Setelah mengobrol cukup lama dengan warga di sana, dan mereka juga akhirnya mengetahui saya adalah wartawan, mereka bercerita banyak hal tentang dampak pertambangan bagi masyarakat. Kehidupan warga sama sekali tidak menjadi lebih sejahtera atau bertambah makmur ketika tambang batubara beroperasi hingga tambang stop beroperasi.
Menurut mereka, kondisi tak jauh berbeda juga dialami warga di desa lain, yang tinggal di sekitar wilayah pertambangan batubara. ”Kalau ikam (kamu) ada rencana ke Sejahtera Mulia, sebaiknya jangan. Di sana masih ada tambang yang beroperasi. Ikam bisa-bisa kada kawa bulik. Apalagi, ikam jalan sendirian,” kata mereka mengingatkan.

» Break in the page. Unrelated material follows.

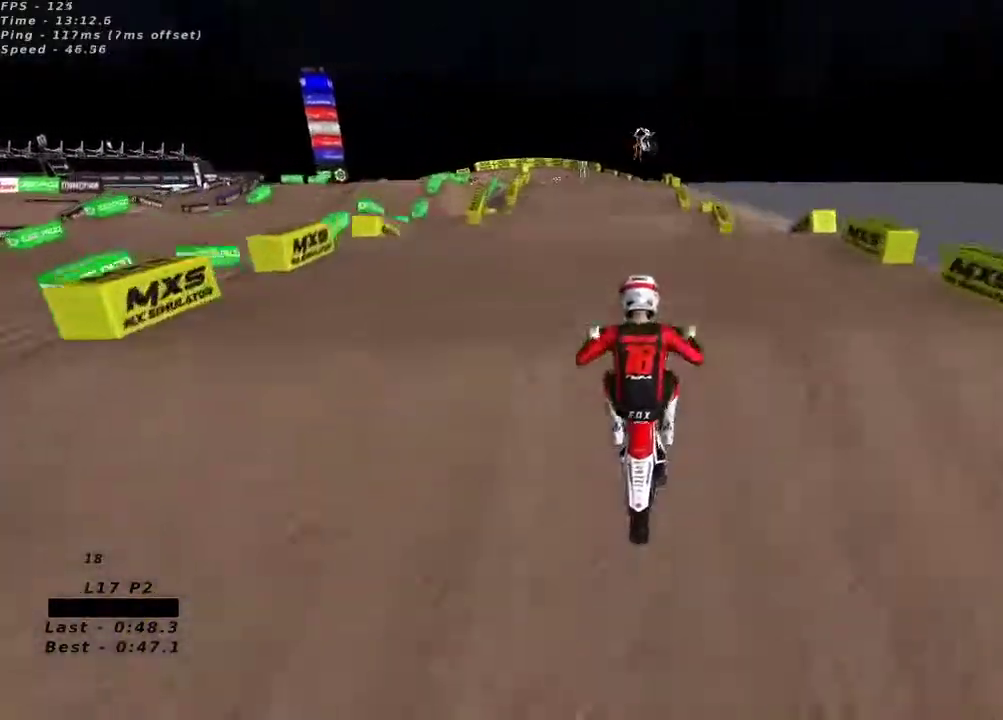
{"buttons": ["R2"], "left_stick": "right", "right_stick": "center", "button_events": []}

Saya berpikir ucapan warga itu tentu bukan omong kosong. Jadi, saya maksimalkan saja wawancara dengan warga di situ dan memotret kondisi lingkungan mereka. Cerita dan fakta yang saya dapatkan sudah cukup banyak dan kuat sebagai bahan tulisan.
Ditelepon
Siang itu, saya pun memutuskan meninggalkan Satui, menuju Kecamatan Kintap, Kabupaten Tanah Laut. Di sana, saya ingin melihat desa di sekitar wilayah pertambangan yang bisa berdaya tanpa bergantung pada pertambangan batubara. Saya mendatangi Desa Bukit Mulia yang telah mengembangkan budidaya serai wangi dan peternakan ayam petelur.
Karena hari sudah malam, saya akhirnya bermalam di Asam Asam, Kecamatan Jorong, Tanah Laut, sebelum pulang ke Banjarmasin. Keesokan harinya saya melanjutkan perjalanan dengan menembus hujan karena mendapat informasi Kota Banjarbaru dilanda banjir. Saya harus segera menuju lokasi banjir meskipun belum ada arahan dari editor.

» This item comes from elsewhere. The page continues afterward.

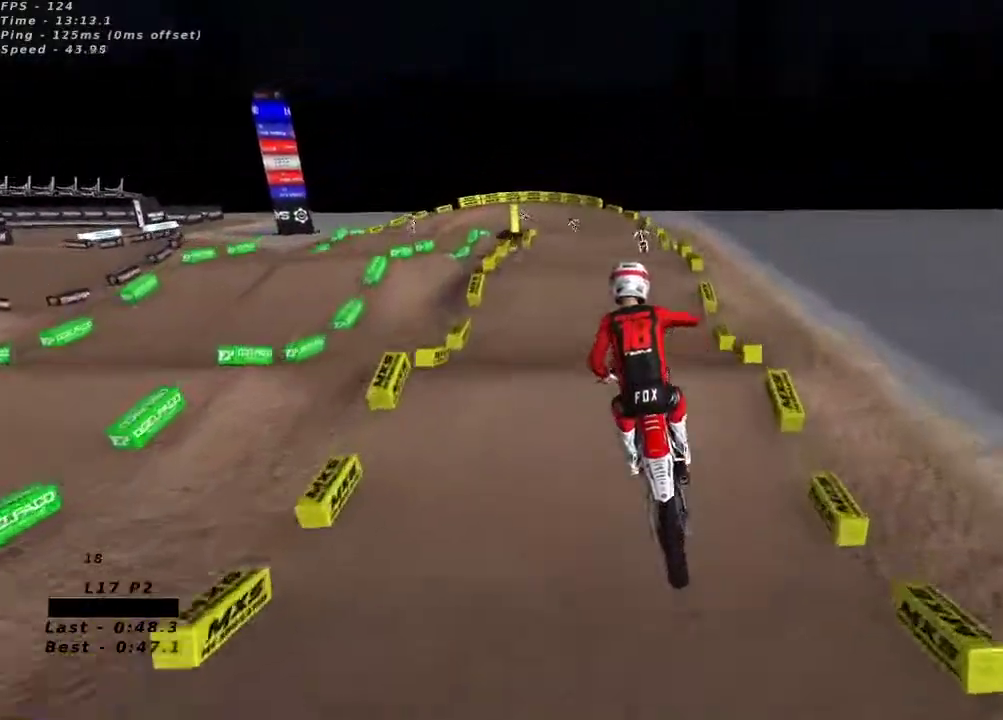
{"buttons": ["R2"], "left_stick": "left", "right_stick": "up-left", "button_events": []}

Ketika sudah masuk Banjarbaru dan tinggal 10 kilometer dari lokasi banjir, editor di Jakarta menghubungi dan meminta saya memantau banjir di Banjarbaru. Waktu itu, saya sedang beristirahat di sebuah warung. Setelah minum segelas teh hangat dan makan dua potong pisang goreng, saya langsung bergegas ke lokasi banjir. Berita dan foto banjir pun aman.
Yang tidak aman justru setelah berita dan feature soal areal bekas tambang terbit di halaman satu harian Kompas edisi Senin (13/1/2020). Headline Kompas dengan judul ”Bekas Tambang Merugikan” digandeng dengan serial berjudul ”Mereka Tak Ikut Nikmati Kue Kemakmuran” sepertinya jadi perhatian.
Tiba-tiba saja nomor baru menelepon, menanyakan tentang berita yang saya tulis. Si penelepon yang memperkenalkan diri sebagai humas perusahaan tambang itu juga ingin tahu lokasi yang diliput. Setelah itu, si humas berkali-kali menghubungi dan sempat mengajak ngopi juga. Selain itu, ada juga penelepon lain yang mengajak melihat lokasi tambang yang menurutnya bagus. ”Jangan nulis yang jelek aja. Yang bagus juga ada,” katanya.
Telepon yang seolah-olah meneror silih berganti itu tak saya gubris. Saya hanya bilang, ”Oke deh, lain waktu ya.” Akhirnya, mereka tak lagi menelepon. Saya pun mulai merasa tenang dan aman. Di satu sisi, saya puas karena tulisan saya dibaca dan jadi perhatian orang. Namun, di sisi lain, saya juga merasa waswas. Bagaimanapun tak ada berita seharga nyawa.